Die reine Beauftragung eines Ghostwriters ist zunächst keine Straftat, da das Verfassen von Texten gegen Bezahlung grundsätzlich eine legale Dienstleistung ist. Strafbar wird es erst, wenn die fremd angefertigte Arbeit als eigene Prüfungsleistung eingereicht und dabei eine eidesstattliche Erklärung über die Eigenständigkeit abgegeben wird.
Welche Straftatbestände können bei Ghostwriting-Nutzung greifen?
Relevant sind vor allem § 156 StGB (falsche Versicherung an Eides statt), wenn eine unwahre Eigenständigkeitserklärung abgegeben wird, sowie unter Umständen § 263 StGB (Betrug), wenn durch die Täuschung ein Vermögensvorteil wie ein akademischer Abschluss erlangt wird.
Was passiert, wenn eine fremd angefertigte Arbeit nachträglich auffliegt?
Fliegt eine Fremdanfertigung nach der Bewertung auf, drohen prüfungsrechtliche Konsequenzen von der nachträglichen Aberkennung der Note über die Exmatrikulation bis zum nachträglichen Entzug des akademischen Grades, ergänzend können strafrechtliche Ermittlungen eingeleitet werden.
Ist es erlaubt, eine fremde Arbeit als Vorlage oder Inspiration zu nutzen?
Ja, solange die eigene Arbeit eigenständig verfasst wird und die fremde Arbeit lediglich zur Orientierung bei Gliederung oder Themenfindung dient, ohne Formulierungen oder Argumentationen direkt zu übernehmen. Entscheidend ist, dass die eingereichte Leistung tatsächlich von dir selbst stammt.
Darf ich Lektorat oder Korrekturlesen in Anspruch nehmen?
Ja, sprachliches Lektorat und Korrekturlesen sind an den meisten Hochschulen ausdrücklich erlaubt, solange Inhalt, Argumentation und Struktur von dir selbst stammen und nur Rechtschreibung, Grammatik und Stil verbessert werden. Prüfe dennoch die konkreten Vorgaben deiner Prüfungsordnung.
Ist der Einsatz von KI-Schreibtools das Gleiche wie Ghostwriting?
Nein.

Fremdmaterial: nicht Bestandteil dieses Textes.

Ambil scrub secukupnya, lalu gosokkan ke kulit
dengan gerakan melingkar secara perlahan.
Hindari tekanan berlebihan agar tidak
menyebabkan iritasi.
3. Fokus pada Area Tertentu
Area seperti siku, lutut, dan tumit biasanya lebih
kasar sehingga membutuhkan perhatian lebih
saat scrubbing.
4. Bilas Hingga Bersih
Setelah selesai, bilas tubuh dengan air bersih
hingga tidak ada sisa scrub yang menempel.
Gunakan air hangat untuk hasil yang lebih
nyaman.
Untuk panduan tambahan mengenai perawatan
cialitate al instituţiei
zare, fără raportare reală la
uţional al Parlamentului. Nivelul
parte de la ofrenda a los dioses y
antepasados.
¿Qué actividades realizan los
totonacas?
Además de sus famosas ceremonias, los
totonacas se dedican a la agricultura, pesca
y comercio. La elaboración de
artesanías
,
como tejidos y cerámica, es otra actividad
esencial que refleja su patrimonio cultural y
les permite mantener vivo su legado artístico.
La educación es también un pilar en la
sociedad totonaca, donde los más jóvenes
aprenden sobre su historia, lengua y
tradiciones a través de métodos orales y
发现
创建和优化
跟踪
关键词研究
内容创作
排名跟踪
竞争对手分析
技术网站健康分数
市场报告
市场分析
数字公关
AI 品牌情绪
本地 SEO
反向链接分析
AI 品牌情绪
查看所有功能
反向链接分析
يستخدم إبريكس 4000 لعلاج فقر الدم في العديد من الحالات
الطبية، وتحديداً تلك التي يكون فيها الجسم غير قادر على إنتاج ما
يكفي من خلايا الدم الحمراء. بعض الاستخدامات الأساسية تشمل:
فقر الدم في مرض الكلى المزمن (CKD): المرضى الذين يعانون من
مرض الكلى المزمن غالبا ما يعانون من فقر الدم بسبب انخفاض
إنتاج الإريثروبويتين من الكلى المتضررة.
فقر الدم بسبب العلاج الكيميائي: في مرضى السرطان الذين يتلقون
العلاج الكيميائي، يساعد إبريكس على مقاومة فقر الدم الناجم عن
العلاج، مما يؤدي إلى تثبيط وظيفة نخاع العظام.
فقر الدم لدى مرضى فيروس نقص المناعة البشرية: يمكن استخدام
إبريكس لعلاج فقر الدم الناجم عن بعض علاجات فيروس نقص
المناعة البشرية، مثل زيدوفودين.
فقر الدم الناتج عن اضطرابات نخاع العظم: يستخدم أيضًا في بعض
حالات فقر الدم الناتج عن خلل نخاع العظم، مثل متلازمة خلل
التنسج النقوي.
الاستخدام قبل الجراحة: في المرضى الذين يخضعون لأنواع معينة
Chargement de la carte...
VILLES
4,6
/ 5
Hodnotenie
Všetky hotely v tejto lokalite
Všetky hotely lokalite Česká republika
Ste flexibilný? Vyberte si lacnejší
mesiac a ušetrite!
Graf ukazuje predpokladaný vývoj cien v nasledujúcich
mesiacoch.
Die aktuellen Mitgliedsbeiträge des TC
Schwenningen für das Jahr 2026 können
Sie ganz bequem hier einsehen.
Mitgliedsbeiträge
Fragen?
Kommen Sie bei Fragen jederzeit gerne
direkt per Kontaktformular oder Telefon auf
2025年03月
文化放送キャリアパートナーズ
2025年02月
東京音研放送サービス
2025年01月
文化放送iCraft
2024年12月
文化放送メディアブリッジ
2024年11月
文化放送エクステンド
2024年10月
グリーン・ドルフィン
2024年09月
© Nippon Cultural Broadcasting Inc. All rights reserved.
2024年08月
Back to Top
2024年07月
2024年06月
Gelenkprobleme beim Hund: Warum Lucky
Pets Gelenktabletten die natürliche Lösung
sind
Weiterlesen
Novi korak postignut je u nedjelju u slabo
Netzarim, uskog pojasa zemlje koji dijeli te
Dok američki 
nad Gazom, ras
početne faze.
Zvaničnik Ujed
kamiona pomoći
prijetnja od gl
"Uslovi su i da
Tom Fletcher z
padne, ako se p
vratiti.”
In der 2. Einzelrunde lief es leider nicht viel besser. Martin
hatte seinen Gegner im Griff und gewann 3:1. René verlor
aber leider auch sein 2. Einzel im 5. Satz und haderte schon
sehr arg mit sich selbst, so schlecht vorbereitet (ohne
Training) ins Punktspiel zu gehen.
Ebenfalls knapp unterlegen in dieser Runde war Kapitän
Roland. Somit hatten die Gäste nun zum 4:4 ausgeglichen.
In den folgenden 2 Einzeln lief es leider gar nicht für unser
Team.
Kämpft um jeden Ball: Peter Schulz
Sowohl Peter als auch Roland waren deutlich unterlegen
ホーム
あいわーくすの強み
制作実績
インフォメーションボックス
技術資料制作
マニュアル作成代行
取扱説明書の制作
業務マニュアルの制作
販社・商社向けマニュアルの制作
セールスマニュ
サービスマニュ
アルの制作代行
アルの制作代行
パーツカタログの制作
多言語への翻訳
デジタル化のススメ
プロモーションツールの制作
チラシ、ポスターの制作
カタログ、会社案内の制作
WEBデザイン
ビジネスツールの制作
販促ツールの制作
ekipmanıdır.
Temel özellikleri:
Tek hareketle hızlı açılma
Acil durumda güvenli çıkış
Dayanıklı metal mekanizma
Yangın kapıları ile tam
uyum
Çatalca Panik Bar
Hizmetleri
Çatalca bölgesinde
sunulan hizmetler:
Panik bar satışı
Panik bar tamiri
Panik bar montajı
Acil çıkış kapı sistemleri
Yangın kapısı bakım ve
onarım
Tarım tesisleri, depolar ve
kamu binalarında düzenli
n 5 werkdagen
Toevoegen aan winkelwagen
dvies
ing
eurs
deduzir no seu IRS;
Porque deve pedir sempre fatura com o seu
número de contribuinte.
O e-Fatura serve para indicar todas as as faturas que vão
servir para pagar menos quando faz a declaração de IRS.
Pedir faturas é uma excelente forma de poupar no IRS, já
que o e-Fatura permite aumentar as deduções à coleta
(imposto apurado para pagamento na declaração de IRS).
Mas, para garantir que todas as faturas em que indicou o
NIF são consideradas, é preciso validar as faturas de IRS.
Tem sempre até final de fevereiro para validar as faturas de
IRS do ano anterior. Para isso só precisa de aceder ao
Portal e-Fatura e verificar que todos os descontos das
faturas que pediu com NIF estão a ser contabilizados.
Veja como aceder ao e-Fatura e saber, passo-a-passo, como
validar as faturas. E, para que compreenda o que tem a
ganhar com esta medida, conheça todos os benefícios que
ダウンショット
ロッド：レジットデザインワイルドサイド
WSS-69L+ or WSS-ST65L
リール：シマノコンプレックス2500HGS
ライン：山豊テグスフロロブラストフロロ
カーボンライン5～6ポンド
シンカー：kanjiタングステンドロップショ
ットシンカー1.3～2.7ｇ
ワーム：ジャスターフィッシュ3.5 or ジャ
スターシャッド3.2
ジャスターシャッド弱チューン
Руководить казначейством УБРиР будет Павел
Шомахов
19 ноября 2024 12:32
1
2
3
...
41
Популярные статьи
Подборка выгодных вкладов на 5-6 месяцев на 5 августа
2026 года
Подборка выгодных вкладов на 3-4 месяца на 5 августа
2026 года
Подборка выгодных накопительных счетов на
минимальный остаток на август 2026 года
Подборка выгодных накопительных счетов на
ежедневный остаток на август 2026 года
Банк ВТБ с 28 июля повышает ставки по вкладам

Ghostwriting bedeutet, dass eine andere Person die komplette Arbeit anstelle von dir verfasst. Ein verantwortungsvoller KI-Schreibassistent unterstützt dich dagegen bei Struktur, Formulierung und Literaturverzeichnis, während die inhaltliche Leistung weiterhin von dir selbst erbracht wird — vorausgesetzt, die Nutzung wird gemäß den Vorgaben deiner Hochschule korrekt gekennzeichnet.